=== SOURCE MATERIAL ===
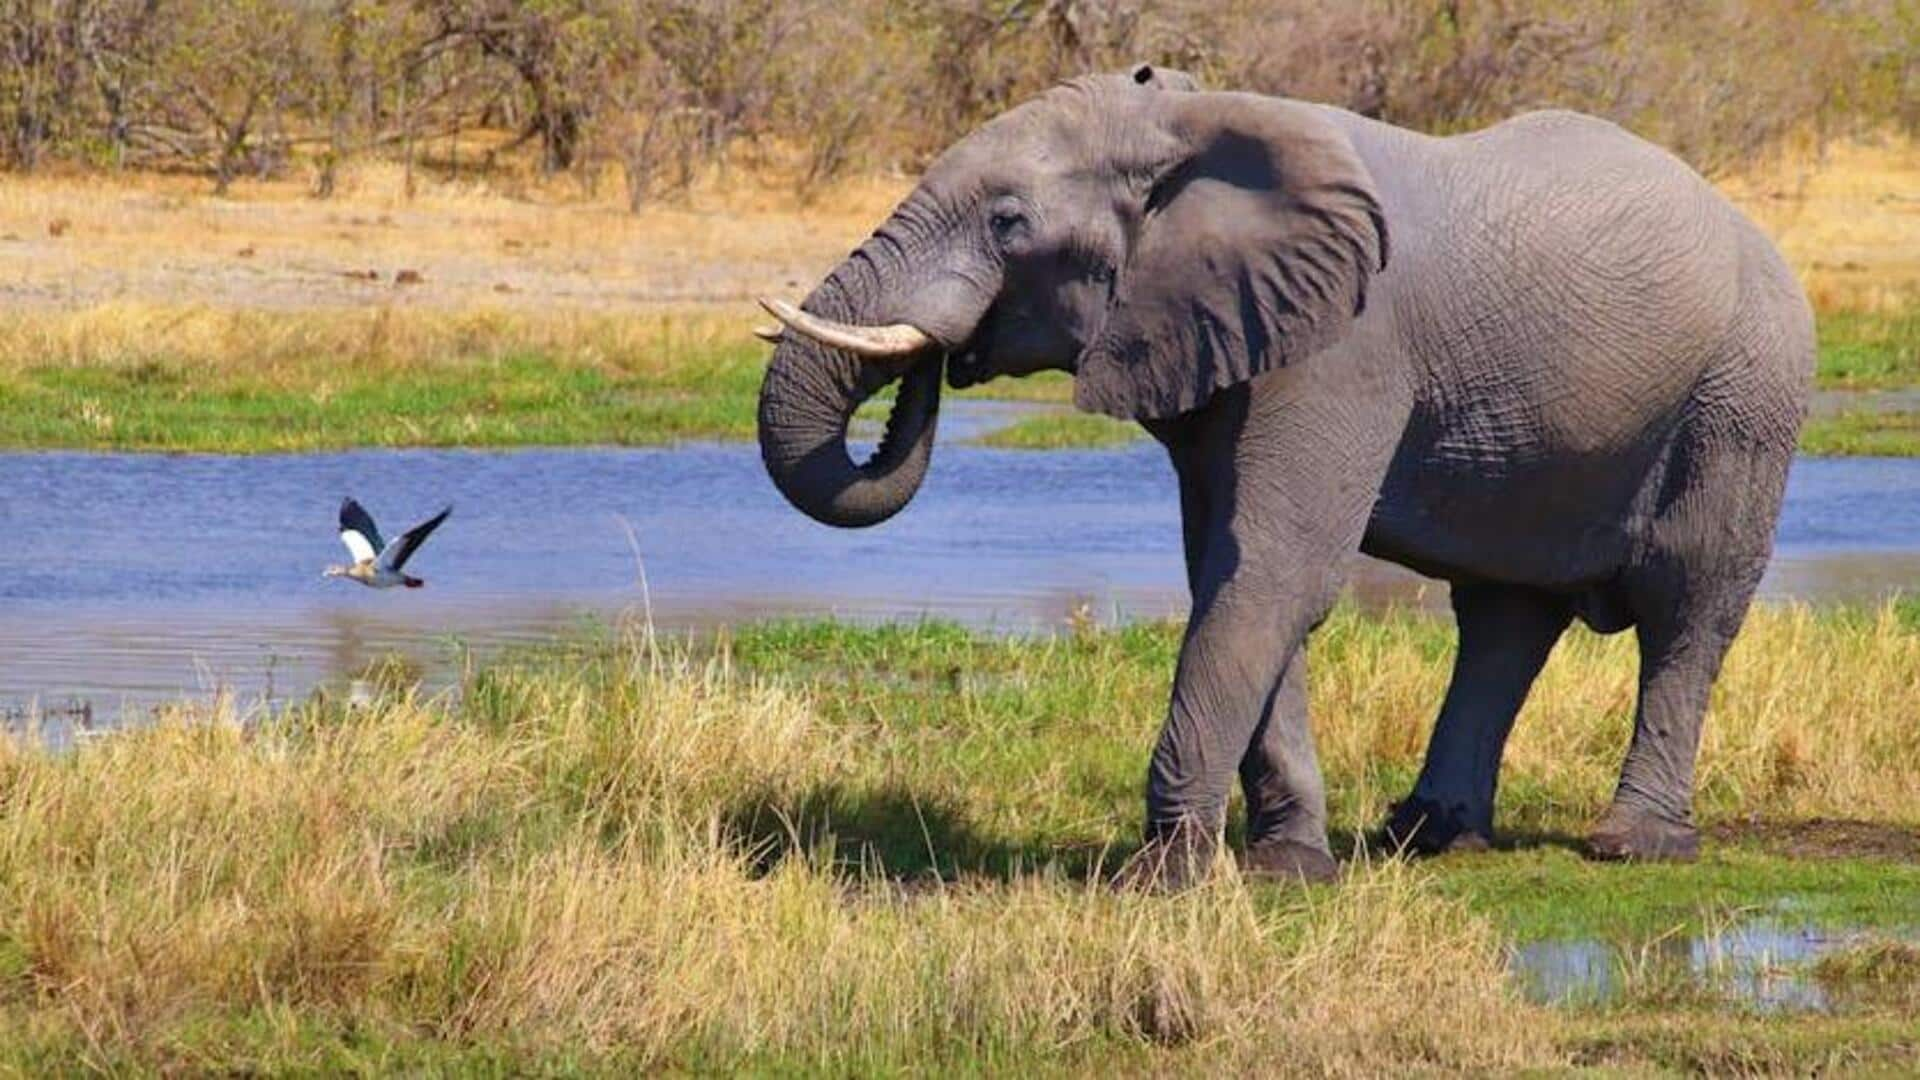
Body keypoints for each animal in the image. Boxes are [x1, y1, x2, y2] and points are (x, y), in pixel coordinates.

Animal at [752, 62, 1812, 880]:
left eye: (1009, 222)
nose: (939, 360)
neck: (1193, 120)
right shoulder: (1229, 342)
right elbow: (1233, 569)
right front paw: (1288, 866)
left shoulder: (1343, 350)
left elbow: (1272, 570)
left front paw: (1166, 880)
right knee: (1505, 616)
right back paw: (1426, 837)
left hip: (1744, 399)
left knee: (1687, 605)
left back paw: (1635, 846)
===
=== SOURCE MATERIAL ===
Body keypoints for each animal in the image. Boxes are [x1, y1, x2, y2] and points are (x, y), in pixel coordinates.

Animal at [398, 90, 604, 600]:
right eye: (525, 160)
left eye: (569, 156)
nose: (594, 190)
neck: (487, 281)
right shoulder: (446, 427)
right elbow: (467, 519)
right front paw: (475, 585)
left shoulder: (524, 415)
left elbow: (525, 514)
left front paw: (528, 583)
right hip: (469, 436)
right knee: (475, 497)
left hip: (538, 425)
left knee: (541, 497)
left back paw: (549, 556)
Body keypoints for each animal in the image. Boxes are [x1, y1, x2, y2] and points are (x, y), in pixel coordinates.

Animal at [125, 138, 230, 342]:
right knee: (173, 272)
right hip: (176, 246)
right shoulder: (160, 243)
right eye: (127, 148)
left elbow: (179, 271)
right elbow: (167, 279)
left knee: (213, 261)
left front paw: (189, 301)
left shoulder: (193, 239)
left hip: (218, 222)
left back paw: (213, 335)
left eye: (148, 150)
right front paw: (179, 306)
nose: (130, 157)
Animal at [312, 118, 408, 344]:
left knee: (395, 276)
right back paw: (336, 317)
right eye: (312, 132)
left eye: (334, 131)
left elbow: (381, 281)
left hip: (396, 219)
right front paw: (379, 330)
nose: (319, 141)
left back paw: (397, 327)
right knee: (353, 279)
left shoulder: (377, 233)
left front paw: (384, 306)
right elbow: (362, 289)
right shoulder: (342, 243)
===
=== SOURCE MATERIAL ===
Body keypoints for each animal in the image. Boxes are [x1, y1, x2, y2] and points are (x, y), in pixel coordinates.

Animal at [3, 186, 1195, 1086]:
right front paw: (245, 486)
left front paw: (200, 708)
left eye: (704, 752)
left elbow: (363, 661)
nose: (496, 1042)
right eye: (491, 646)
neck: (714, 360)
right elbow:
===
◆ **PROBLEM DETAILS**:
Among the entries above, identify all lines with "back" and copy them.

◆ **ANSWER TO THIS TASK**:
right back paw: (1426, 837)
left back paw: (1635, 846)
left back paw: (549, 556)
left back paw: (213, 335)
right back paw: (336, 317)
left back paw: (397, 327)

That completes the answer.